In 2008, 2,739 15- to 20-year-old drivers were killed and an additional 228,000 were injured in motor vehicle crashes according to NHTSA. Fatal injuries from car wrecks are the leading cause of death for teens between the ages of 13 and 19. The risk of crashing is especially high for teens during the first few years of licensure. Inexperience and immaturity make for risky driving behavior and increase the likelihood of a crash. In the last 10 years, all states have changed their teen licensing procedures. Many states have worked to reduce teen motor vehicle fatalities and injuries through graduated driver’s licensing (GDL). This system limits the exposure to high-risk situations by gradually phasing in driving privileges for teens.

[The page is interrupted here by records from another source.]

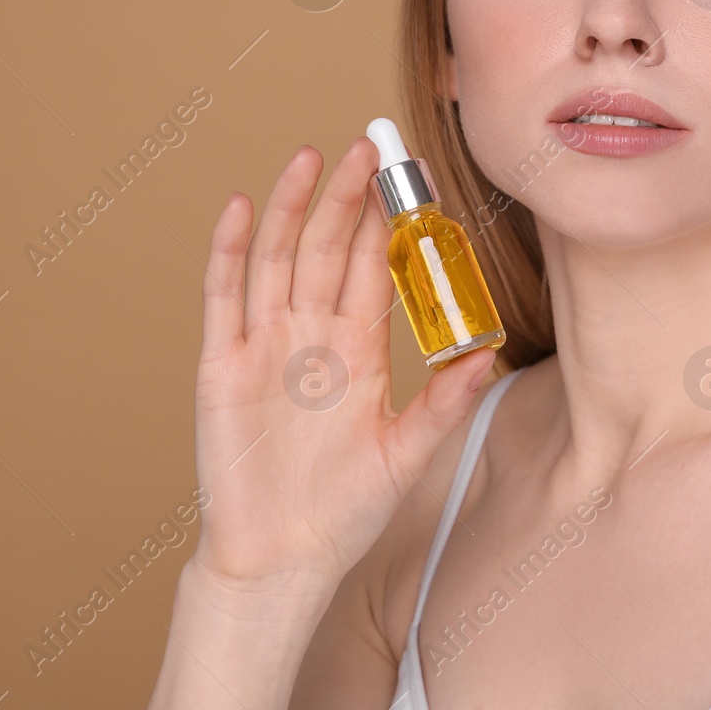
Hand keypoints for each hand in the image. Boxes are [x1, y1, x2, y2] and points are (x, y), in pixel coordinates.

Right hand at [189, 136, 498, 589]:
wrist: (280, 560)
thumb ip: (442, 402)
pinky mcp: (222, 364)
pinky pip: (223, 297)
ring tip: (313, 158)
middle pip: (330, 251)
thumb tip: (488, 353)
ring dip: (295, 208)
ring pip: (279, 259)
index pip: (376, 270)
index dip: (392, 225)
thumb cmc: (342, 511)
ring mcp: (264, 345)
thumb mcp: (405, 454)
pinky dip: (228, 250)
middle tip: (369, 148)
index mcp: (357, 351)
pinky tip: (242, 207)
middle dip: (350, 199)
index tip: (413, 179)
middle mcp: (310, 337)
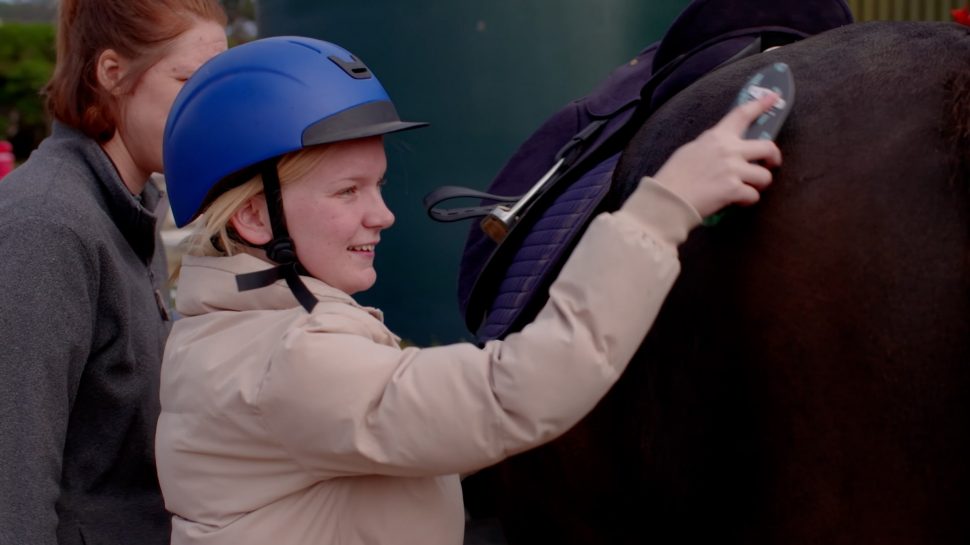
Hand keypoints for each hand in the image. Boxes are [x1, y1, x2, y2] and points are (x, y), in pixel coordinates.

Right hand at [652, 93, 782, 217]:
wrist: (667, 199)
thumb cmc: (674, 176)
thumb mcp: (692, 150)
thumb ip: (713, 146)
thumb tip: (726, 150)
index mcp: (717, 136)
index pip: (742, 114)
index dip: (761, 104)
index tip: (774, 97)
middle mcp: (728, 150)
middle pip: (768, 147)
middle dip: (773, 158)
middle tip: (769, 164)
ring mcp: (733, 169)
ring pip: (764, 176)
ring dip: (758, 184)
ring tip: (747, 189)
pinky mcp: (734, 189)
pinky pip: (753, 195)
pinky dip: (746, 200)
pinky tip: (735, 201)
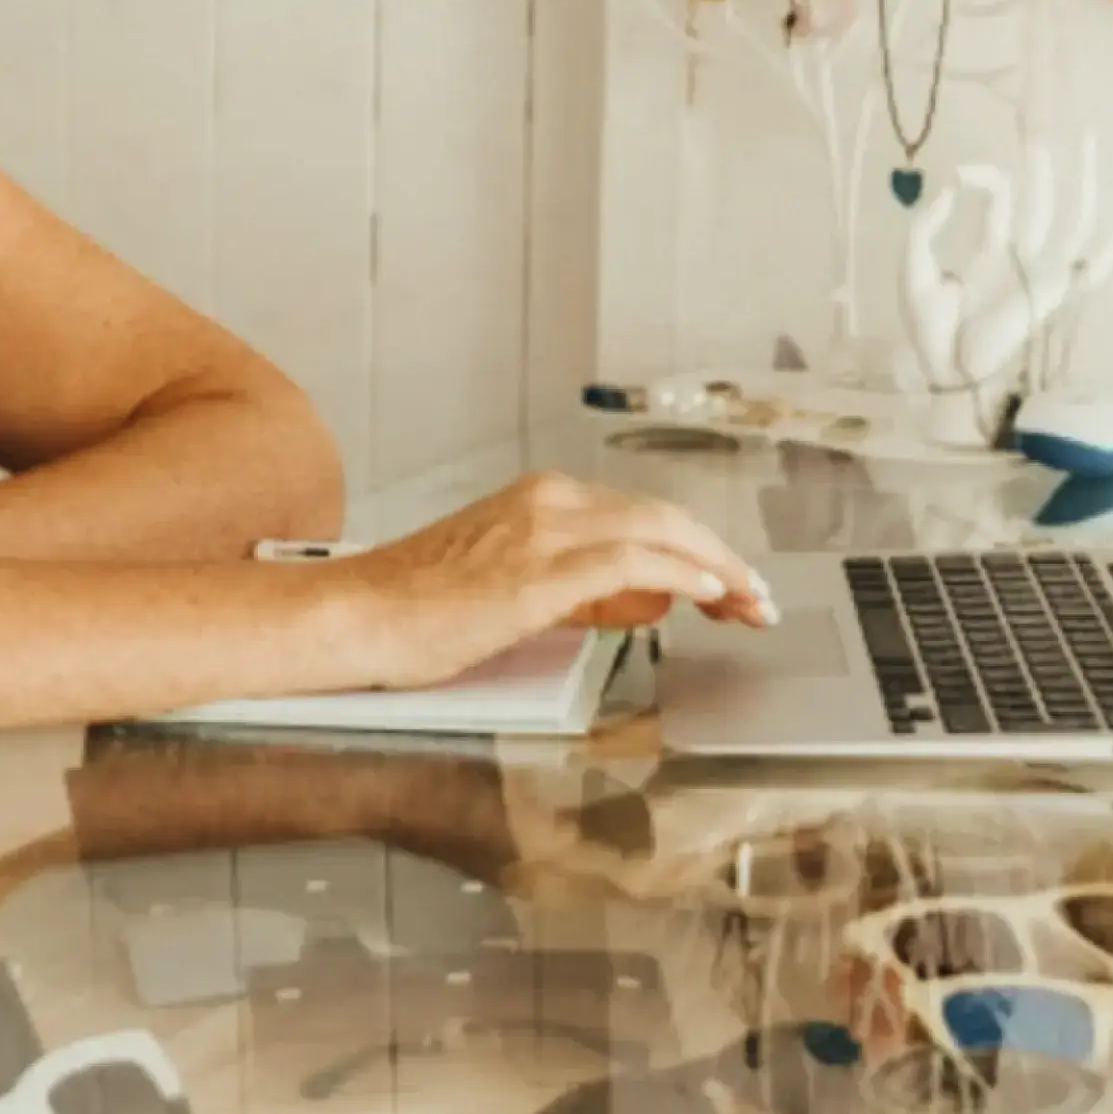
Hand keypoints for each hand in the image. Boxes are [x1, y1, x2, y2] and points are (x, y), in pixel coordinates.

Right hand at [340, 474, 775, 687]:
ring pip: (658, 533)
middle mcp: (549, 502)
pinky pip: (630, 563)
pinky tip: (707, 594)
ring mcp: (544, 533)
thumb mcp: (512, 586)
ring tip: (748, 603)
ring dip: (715, 568)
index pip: (644, 516)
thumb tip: (643, 598)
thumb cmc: (417, 609)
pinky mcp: (537, 573)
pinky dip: (679, 575)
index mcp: (541, 499)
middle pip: (664, 519)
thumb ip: (581, 587)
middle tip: (757, 598)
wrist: (355, 614)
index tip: (731, 582)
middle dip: (721, 558)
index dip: (699, 548)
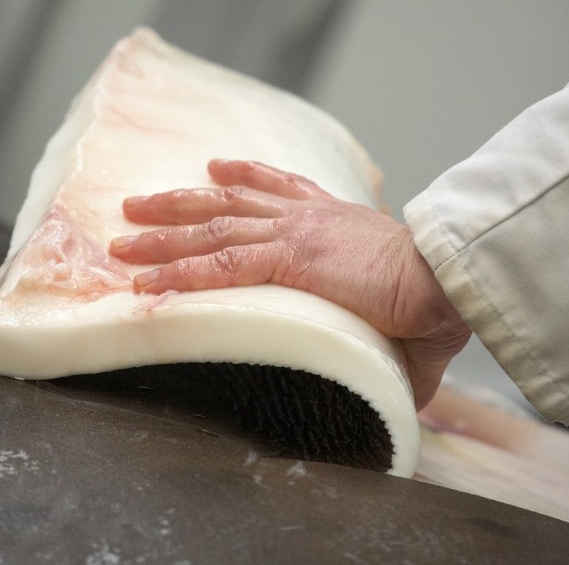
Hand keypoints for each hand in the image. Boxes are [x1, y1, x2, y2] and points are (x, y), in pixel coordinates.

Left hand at [109, 159, 470, 406]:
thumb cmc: (437, 300)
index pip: (283, 189)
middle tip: (140, 204)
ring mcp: (294, 232)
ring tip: (123, 232)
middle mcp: (308, 218)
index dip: (247, 178)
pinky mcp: (289, 256)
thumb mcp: (407, 317)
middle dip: (181, 203)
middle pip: (229, 204)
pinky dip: (180, 273)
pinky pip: (220, 265)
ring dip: (163, 231)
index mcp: (336, 222)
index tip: (219, 170)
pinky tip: (148, 277)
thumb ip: (395, 354)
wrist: (445, 280)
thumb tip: (408, 399)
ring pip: (213, 228)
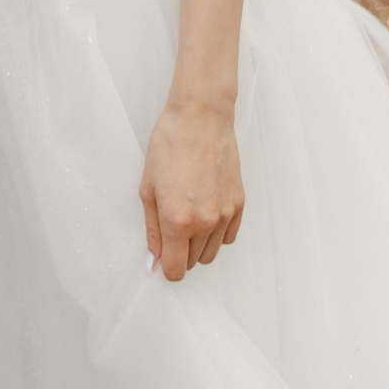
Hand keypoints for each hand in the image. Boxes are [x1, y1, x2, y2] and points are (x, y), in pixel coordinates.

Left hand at [140, 96, 243, 282]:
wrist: (201, 118)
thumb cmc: (170, 146)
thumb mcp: (148, 189)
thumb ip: (153, 230)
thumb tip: (154, 260)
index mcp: (178, 220)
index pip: (176, 270)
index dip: (166, 267)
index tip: (162, 257)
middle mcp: (205, 222)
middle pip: (193, 262)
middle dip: (180, 252)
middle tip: (171, 225)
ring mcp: (225, 214)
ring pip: (212, 252)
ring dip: (198, 244)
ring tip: (188, 215)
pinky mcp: (239, 203)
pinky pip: (228, 236)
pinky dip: (216, 233)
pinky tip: (205, 211)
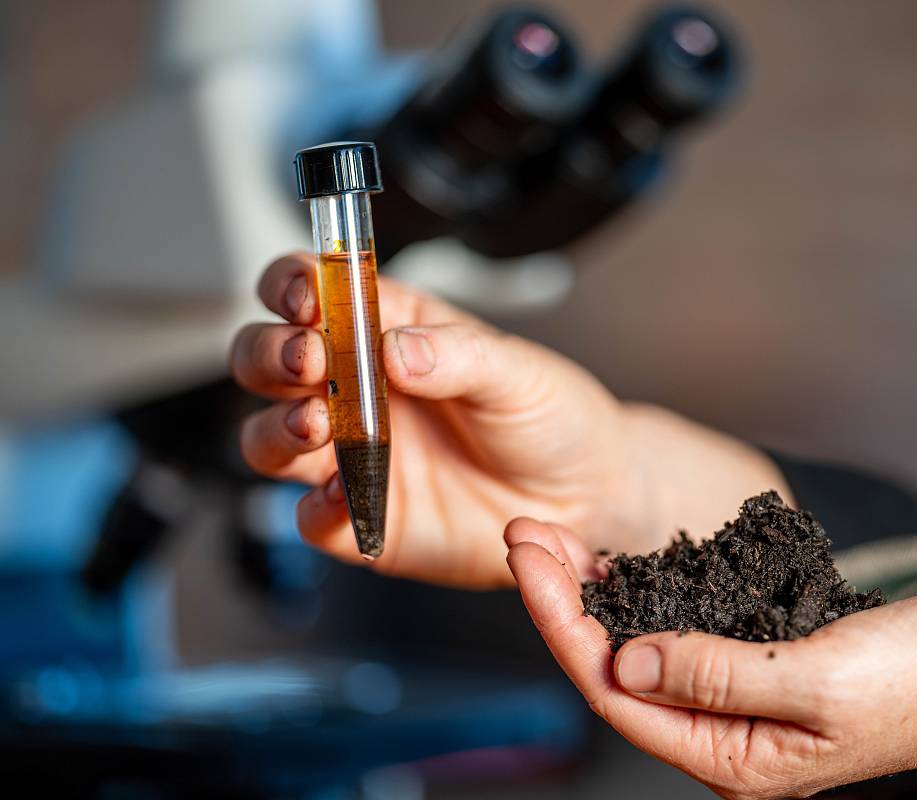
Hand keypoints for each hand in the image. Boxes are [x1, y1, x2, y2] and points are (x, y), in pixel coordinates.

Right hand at [231, 253, 784, 586]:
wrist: (586, 498)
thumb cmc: (552, 419)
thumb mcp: (518, 371)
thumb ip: (458, 353)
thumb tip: (397, 345)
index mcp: (388, 331)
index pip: (311, 292)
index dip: (291, 286)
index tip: (305, 299)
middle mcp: (356, 390)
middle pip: (267, 360)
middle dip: (271, 355)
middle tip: (310, 361)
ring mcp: (351, 455)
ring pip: (266, 437)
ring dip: (276, 428)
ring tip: (319, 425)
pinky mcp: (362, 517)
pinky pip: (310, 517)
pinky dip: (315, 509)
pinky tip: (346, 500)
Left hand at [505, 519, 916, 798]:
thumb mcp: (815, 679)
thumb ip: (717, 674)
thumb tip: (623, 663)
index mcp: (730, 759)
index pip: (615, 692)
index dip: (563, 625)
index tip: (530, 562)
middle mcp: (722, 736)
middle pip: (615, 668)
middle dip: (564, 602)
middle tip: (526, 532)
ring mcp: (736, 701)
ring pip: (641, 647)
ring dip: (596, 595)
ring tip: (555, 537)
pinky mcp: (754, 662)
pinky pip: (680, 632)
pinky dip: (645, 594)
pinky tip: (620, 562)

GDL allows teens to gain valuable driving experience in low-risk driving situations. 
 

 





















 

  • Motor vehicle crashes are the leading cause of death for 15- to 19-year-olds. Graduated driver's license (GDL) laws provide teens the opportunity to gain experience under low-risk conditions while limiting driving under more risky conditions such as driving at night.
  • Crash rates for teens are consistently lower in states with nighttime driving restrictions.
  • According to the National Highway Traffic Safety Administration, more than one-third of all 16- and 17-year-old driver-related fatal crashes occurred between 9:00 p.m. and 5:59 a.m.
  • The majority of nighttime fatal crashes involving young drivers occur before midnight, yet more than half the 47 states with nighttime restrictions do not restrict driving until midnight or later. Three states have no nighttime driving restrictions.
  • The Insurance Institute for Highway Safety defines an optimal graduated driver's licensing system as one that includes a night driving restriction that begins at 9 p.m. or 10 p.m.
  • In a national survey, 74 percent of parents said they were in favor of nighttime driving restrictions.